> **Exercise description**
Could you find every line in the entries below that holds the word "kecamatan" and copy it?

> **Saved entries**

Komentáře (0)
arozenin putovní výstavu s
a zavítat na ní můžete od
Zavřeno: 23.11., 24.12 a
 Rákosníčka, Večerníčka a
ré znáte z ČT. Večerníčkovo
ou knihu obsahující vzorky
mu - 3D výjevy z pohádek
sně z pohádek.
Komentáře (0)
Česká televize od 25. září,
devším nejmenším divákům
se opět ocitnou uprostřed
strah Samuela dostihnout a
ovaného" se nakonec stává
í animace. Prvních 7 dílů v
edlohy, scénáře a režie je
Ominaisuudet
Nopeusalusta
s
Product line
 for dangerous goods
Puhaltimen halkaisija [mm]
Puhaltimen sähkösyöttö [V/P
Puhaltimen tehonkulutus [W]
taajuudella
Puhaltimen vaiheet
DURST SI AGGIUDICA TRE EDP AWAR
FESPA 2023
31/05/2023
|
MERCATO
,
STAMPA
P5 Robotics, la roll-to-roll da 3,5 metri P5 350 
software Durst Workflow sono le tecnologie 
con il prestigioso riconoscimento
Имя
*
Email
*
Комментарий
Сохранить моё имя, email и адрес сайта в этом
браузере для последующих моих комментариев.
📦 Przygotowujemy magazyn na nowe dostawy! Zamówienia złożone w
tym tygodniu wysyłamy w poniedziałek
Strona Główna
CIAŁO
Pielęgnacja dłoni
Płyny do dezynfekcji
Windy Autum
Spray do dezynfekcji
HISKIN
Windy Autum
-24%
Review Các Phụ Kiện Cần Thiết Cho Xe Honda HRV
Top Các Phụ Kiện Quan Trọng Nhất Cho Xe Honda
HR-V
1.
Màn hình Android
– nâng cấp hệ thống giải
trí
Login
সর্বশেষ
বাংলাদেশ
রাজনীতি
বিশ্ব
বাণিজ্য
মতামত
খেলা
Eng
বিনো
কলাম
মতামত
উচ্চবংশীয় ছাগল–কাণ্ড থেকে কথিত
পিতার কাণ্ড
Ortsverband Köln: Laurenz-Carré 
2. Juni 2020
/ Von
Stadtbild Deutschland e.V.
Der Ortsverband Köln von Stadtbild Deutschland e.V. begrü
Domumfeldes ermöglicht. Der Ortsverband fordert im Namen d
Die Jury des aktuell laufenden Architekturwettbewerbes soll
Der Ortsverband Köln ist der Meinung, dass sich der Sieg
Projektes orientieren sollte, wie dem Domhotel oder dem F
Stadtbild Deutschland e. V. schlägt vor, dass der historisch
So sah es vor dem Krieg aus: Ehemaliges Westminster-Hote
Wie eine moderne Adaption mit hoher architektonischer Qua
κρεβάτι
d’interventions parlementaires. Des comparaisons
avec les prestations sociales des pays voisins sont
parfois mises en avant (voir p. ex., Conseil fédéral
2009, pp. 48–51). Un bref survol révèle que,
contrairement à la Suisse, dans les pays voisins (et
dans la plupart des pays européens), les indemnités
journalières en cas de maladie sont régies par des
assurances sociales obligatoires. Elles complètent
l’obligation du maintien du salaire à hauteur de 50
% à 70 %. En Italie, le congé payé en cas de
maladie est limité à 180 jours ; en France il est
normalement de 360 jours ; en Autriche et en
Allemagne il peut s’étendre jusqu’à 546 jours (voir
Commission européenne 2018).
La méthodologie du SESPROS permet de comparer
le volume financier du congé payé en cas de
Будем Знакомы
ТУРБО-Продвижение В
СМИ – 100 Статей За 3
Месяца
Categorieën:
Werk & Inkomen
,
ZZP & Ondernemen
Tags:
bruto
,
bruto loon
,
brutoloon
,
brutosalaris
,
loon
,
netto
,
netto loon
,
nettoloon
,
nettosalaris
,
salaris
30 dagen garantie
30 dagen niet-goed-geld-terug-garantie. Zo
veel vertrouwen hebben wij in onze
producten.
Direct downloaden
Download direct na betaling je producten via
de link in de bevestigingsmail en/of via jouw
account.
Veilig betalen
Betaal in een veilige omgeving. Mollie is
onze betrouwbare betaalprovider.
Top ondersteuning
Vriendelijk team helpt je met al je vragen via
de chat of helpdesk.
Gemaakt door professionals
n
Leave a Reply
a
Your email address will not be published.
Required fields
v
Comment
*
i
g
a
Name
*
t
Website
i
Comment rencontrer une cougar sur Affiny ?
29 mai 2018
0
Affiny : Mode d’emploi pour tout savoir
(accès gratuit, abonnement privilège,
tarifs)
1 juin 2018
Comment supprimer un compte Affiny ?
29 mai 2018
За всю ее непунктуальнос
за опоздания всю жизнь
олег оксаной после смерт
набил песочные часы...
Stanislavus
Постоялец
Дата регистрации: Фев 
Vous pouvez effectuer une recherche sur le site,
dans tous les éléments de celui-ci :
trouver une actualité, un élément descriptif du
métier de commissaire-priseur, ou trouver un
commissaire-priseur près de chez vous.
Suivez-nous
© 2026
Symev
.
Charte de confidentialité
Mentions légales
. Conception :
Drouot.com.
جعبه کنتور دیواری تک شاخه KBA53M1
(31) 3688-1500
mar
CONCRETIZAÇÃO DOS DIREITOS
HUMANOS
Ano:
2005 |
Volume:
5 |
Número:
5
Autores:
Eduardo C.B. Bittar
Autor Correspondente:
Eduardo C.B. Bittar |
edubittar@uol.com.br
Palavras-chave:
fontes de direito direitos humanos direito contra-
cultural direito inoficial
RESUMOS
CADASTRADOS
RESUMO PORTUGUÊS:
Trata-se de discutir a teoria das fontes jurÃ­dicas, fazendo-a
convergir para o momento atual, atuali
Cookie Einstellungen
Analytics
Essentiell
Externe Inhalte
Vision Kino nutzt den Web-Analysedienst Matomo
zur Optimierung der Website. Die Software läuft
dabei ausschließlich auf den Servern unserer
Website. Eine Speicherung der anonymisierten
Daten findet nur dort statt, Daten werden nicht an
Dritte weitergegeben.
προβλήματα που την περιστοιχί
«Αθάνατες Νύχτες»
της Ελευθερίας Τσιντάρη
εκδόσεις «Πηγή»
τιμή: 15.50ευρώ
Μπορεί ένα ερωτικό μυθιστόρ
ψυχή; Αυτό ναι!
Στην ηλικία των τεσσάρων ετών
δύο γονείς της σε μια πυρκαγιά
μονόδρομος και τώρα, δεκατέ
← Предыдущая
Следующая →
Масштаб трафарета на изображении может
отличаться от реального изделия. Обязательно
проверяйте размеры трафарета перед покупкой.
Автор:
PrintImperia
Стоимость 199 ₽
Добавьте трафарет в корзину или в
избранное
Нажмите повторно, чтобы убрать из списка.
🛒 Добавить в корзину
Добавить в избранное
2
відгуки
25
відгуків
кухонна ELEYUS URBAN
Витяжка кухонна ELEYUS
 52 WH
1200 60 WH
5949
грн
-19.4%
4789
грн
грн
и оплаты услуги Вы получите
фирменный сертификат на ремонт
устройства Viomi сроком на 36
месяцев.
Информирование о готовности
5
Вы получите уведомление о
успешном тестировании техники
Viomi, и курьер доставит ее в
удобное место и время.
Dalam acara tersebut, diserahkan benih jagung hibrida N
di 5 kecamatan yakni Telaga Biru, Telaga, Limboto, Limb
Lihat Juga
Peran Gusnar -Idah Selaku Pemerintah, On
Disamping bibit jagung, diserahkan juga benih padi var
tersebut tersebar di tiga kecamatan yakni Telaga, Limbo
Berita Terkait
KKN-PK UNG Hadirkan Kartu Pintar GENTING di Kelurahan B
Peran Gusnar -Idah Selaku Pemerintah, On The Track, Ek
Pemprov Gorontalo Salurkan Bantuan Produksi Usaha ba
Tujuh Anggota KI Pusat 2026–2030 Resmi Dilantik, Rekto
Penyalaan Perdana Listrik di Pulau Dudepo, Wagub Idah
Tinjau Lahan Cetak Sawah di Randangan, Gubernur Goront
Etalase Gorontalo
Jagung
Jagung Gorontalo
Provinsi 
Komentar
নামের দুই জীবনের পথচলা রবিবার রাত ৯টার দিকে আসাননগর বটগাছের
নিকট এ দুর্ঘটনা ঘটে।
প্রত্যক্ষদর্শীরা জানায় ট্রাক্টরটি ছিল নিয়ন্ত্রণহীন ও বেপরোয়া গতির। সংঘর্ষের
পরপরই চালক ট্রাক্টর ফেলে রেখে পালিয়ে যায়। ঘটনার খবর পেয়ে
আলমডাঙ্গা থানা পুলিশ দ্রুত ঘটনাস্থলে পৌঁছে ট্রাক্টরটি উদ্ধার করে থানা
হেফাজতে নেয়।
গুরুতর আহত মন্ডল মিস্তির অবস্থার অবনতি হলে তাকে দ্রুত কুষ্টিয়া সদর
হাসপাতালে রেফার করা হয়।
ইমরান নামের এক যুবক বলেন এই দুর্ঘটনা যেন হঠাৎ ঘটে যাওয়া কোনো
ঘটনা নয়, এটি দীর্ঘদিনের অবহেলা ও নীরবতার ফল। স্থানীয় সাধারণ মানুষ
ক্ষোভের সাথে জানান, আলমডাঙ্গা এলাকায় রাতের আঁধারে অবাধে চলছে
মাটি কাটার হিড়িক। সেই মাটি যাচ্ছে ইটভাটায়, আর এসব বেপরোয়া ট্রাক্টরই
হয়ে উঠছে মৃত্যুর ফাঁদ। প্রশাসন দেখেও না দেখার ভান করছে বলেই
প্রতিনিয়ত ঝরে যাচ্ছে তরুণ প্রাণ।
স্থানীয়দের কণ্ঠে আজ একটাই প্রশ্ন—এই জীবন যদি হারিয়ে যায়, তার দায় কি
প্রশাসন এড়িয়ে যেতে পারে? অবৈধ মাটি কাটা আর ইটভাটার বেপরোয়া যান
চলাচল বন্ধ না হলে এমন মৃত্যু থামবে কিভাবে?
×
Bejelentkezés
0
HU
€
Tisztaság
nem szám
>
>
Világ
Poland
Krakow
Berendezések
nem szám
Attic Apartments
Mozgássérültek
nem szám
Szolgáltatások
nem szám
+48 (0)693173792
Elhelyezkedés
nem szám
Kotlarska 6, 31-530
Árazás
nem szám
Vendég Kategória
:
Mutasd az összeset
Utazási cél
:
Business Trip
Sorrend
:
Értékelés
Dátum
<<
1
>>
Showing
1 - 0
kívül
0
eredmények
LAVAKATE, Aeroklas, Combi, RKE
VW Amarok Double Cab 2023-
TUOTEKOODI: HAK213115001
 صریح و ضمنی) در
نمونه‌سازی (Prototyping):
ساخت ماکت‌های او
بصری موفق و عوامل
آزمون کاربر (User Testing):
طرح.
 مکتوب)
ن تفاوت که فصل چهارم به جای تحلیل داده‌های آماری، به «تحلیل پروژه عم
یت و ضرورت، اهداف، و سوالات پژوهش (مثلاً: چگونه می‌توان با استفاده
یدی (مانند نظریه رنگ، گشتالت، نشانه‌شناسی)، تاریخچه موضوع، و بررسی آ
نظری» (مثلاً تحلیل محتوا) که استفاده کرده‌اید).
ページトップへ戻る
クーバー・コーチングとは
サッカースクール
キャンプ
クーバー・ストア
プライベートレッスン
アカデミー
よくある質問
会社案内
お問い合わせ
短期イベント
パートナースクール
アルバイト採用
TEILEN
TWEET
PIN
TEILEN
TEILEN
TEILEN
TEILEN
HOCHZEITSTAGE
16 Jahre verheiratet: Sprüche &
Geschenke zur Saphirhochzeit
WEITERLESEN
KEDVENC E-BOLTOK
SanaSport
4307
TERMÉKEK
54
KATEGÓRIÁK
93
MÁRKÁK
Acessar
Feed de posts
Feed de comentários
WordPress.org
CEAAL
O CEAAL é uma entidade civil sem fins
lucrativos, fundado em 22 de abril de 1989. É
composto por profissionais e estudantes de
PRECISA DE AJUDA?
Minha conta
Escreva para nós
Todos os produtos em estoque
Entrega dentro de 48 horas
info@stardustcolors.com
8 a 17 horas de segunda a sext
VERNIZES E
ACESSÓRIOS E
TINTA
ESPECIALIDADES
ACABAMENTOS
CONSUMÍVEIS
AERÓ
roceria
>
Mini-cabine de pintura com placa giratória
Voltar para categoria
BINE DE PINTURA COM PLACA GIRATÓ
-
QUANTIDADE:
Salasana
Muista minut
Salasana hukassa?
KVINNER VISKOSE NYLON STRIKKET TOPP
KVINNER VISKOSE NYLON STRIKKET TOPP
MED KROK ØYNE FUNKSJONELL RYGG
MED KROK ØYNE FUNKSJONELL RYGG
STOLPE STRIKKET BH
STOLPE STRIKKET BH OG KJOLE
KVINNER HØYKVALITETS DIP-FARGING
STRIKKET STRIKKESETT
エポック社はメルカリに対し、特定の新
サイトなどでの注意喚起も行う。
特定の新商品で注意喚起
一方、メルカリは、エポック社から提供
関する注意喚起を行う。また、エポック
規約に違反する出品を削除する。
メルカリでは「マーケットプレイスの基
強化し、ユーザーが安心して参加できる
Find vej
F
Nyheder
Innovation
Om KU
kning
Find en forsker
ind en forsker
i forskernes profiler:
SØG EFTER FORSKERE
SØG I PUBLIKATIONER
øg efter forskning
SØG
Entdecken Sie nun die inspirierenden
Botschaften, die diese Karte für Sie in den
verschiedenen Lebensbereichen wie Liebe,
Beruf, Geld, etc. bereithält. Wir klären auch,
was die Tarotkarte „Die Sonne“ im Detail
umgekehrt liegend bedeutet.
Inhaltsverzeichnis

> **Written response**
di 5 kecamatan yakni Telaga Biru, Telaga, Limboto, Limb
tersebut tersebar di tiga kecamatan yakni Telaga, Limbo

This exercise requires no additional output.